I'm in a bit of pain now, and the pills I'm on are making me really dizzy and confused (and constipated) so I'm going to leave you now with a funny story by Woody Allen, I don't usually like the guy buy this is fucking hilarious, it's funnier when you hear him tell it but read the script and you might laugh.

"I shot a moose, once. I was hunting up-state New York, and I shot a moose, and I strap him on to the fender of my car, and I'm driving home along the west side highway, but what I didn't realize was, that the bullet did not penetrate the moose. It just creased the scalp, knocking him unconscious. And I'm driving through the Holland tunnel - the moose woke up. So I'm driving with a live moose on my fender. The moose is signaling for a turn, y'know. There's a law in New York state against driving with a conscious moose on your fender, tuesday, thursday and saturday. And I'm very panicky, and then it hits me: some friends of mine is having a costume party. I'll go, I'll take the moose, I'll ditch him at the party. It wouldn't be my responsibillity.

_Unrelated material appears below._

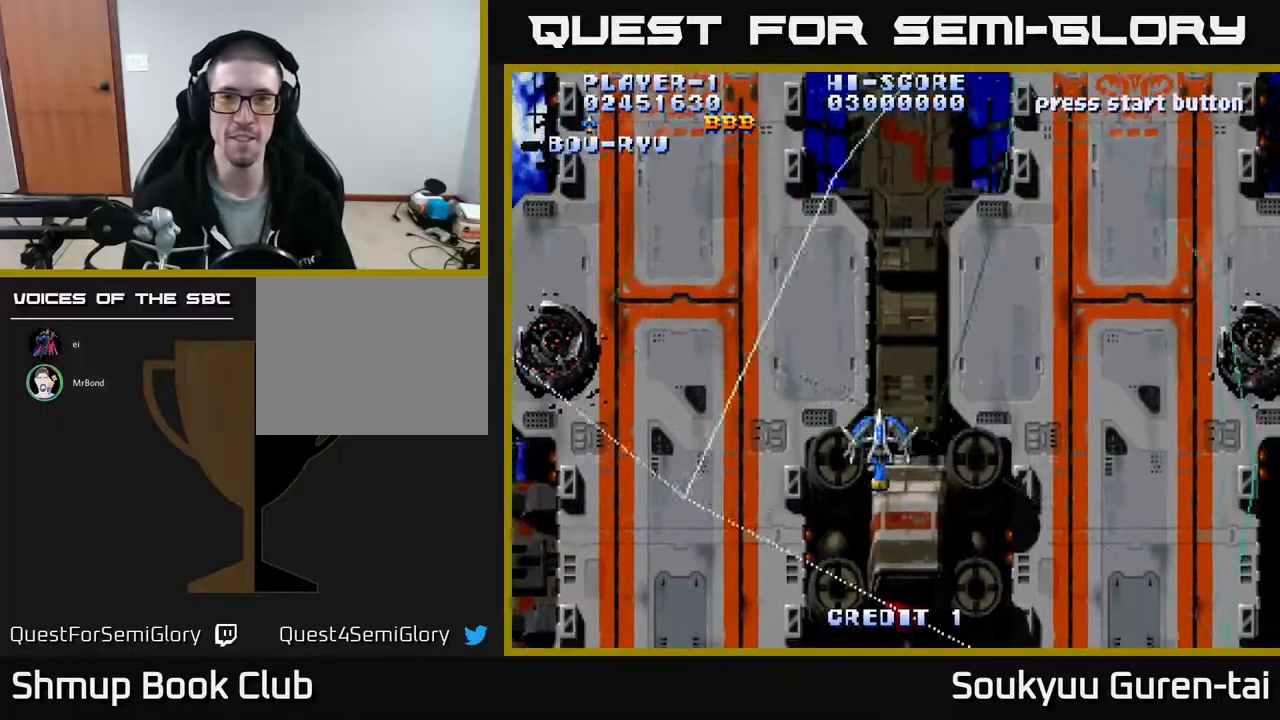
{"buttons": ["A"], "events": [[33, "DPAD_DOWN", "up"], [483, "DPAD_RIGHT", "up"]]}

So I drive up to the party and I knock on the door. The moose is next to me. My host comes to the door. I say "Hello. You know the Solomons". We enter. The moose mingles. Did very well. Scored. Two guys were trying to sell him insurance for an hour and a half. Twelve o'clock comes - they give out prices for the best costume of the night. First price goes to the Burcowiches, a maried couple dressed as a moose. The moose comes in second. The moose is furious. He and the Burcowiches lock antlers in the living room. They knock each other unconscious. Now, I figured, is my chance. I grab the moose, strap him onto my fender, and shoot back to the roads, but - I got the Burcowiches. So I'm driving along with two jewish people on my fender, and there's a law in New York State ... tuesdays, thursdays and especially saturday.

The following morning the Burcowiches wake up in the woods, in a moose suit. Mr. Burcowich is shot, stuffed and mounted - at the New York Athletic Club, and the joke is on them, because it's restricted."